It has been a rough life on Wall Street for ride-sharing giant Uber (NYSE:UBER). Once upon a time, there were private market rumors of a $120 billion valuation for this company. But, when the IPO did finally come around, Uber fetched a valuation of just over $80 billion. Since then, Uber stock has come crashing down amid concerns about slowing growth and a lack of profitability.
Today, Uber’s market cap sits under $50 billion. That’s a far cry from $120 billion.
Many investors are writing off Uber stock as a lost cause. They argue that Uber is a money-losing operation, and that current trends — namely, slowing revenue growth and widening losses — imply limited visibility toward profitability one day. Without profits, Uber stock will just keep falling.
So far, those investors have been right. They will likely remain right for the foreseeable future. But, they won’t be right forever.
There is a semi-visible pathway here for Uber to be profitable in a big way in the future. Sure, that pathway is clouded by a bunch of noise right now. Eventually, though, that noise will clear. When it does, investors will realize that this is a big growth company with a realistic chance at big profits. That realization will spark a huge recovery rally in the price of Uber stock.
When will all this happen? I have no idea. Today’s headwinds need to disappear, and right now, it’s anyone’s guess as to when they will. As such, the best thing to do here is sit on the sidelines and monitor the situation. Wait for signs that the headwinds are clearing up. Once those signs emerge, buy the dip in the Uber stock price with both hands.
Current Trends Are Not Favorable
The current trends underlying Uber stock are not favorable, and broadly imply that shares will remain weaker for longer.
In a nutshell, Uber pioneered the ride-sharing space and leveraged liquidity network effects to dominate the market without sizable competition for a long time. Then, the company took a few missteps, largely the result of bad publicity from former CEO and founder Travis Kalanick. That bad publicity made Uber the “bad boy” in the ride-sharing industry, and created room for competitor Lyft (NASDAQ:LYFT) to gain share under the “good guy” image.
Uber responded by pushing Kalanick out. But, that didn’t solve the problem. Arguably, it only made it worse, because the “bad boy” stuff that Kalanick brought to the table is also what gave Uber its competitive edge. When he left, that fiery, competitive edge left, too. So, as opposed to Uber fixing its image and everything going back to normal following the Kalanick firing, things only got worse.
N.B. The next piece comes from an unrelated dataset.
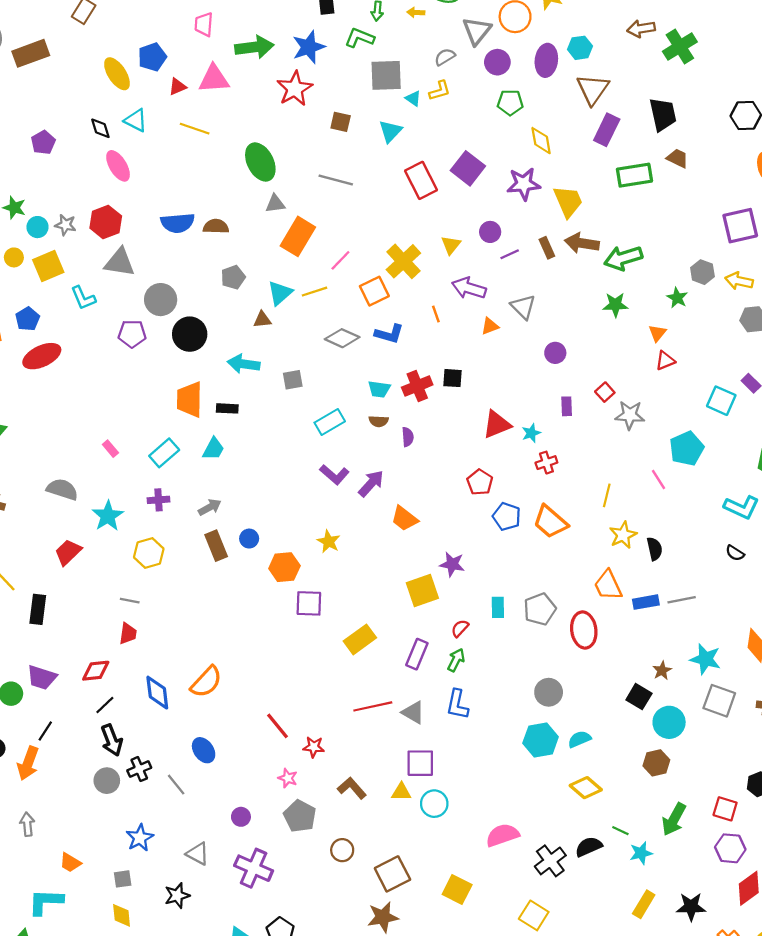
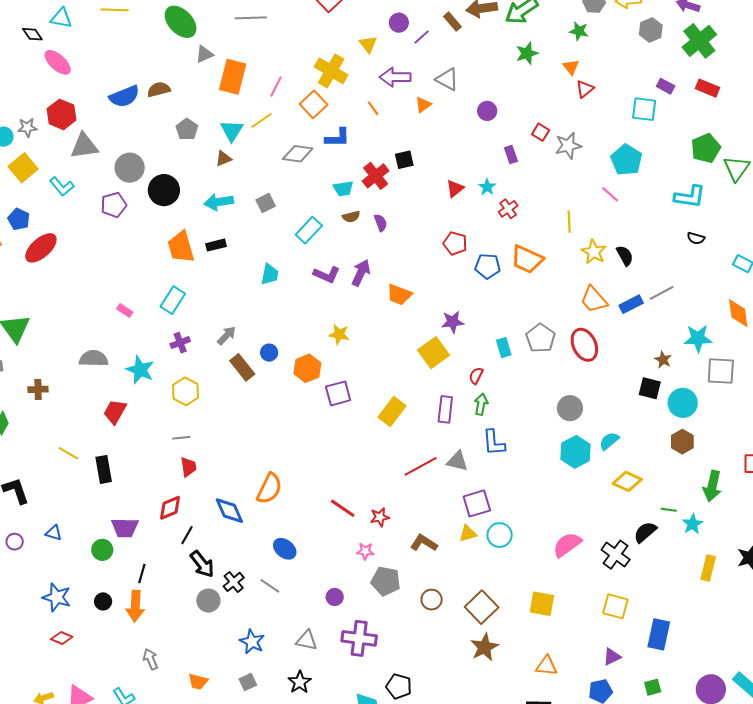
red triangle: (497, 424) -> (455, 189), size x0.7
cyan trapezoid: (213, 449) -> (270, 274), moved

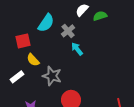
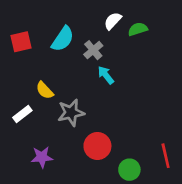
red square: (23, 41) -> (21, 42), moved
gray star: (52, 76) -> (71, 113), turned -30

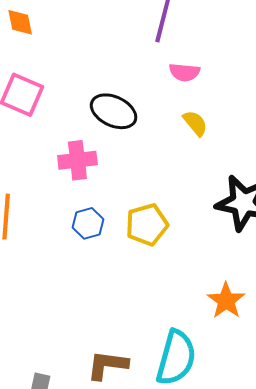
Growth rates continued to drop. Spending went up, since management had to up driver incentives and marketing spend to help stabilize slowing growth trends. Losses widened. Investors lost faith. Uber stock tanked.
At present, there is no visible pathway for these trends to turn around. So long as this remains true — and so long as Uber remains a slowing growth company with widening losses — Uber stock won’t rebound.
Uber Will Rebound … Eventually
Taking a step back, the fundamentals here imply that Uber’s growth and profit trends will eventually rebound, and when they do, Uber stock could soar.
Those fundamentals are pretty simple. Based on last quarter’s numbers, Uber makes money on every ride, excluding operational expenses. Consumers paid, on average, around $9 per ride. About 70% of that went to the drivers. The other roughly 30%, or just about $3, went to Uber.
That’s not much. And Uber has a ton of operating expenses. So, even at nearly 1.8 billion trips last quarter, $3 in net revenue per trip wasn’t enough to offset opex. But, the idea here is that Uber’s operating expenses are relatively fixed, so while 1.8 billion trips at $3 per trip might not be enough to drive profitability, 3 or 4 billion trips should be.
Thus, scale should drive profitability in the future. Importantly, scale is coming, because there are numerous trends at play here that imply that the ride-sharing market will continue to grow and that Uber will remain a very important player in that secular growth market.
Big picture — Uber will one day be profitable. How profitable? My modeling suggests that $5 in earnings per share is doable by 2030. Based on a growth stock average 20-times forward earnings multiple and a 10% discount rate, that equates to a 2019 price target for Uber stock of almost $40.
Bottom Line on UBER Stock
The Uber stock price is dramatically undervalued today relative to the company’s long-term profit growth potential. But, that profit growth potential lacks visibility because of currently adverse trends, namely slowing growth and widening losses. When those trends reverse course, Uber stock will soar toward $40.
Until then, investors should expect Uber stock to remain weaker for longer.
As of this writing, Luke Lango was long UBER and LYFT.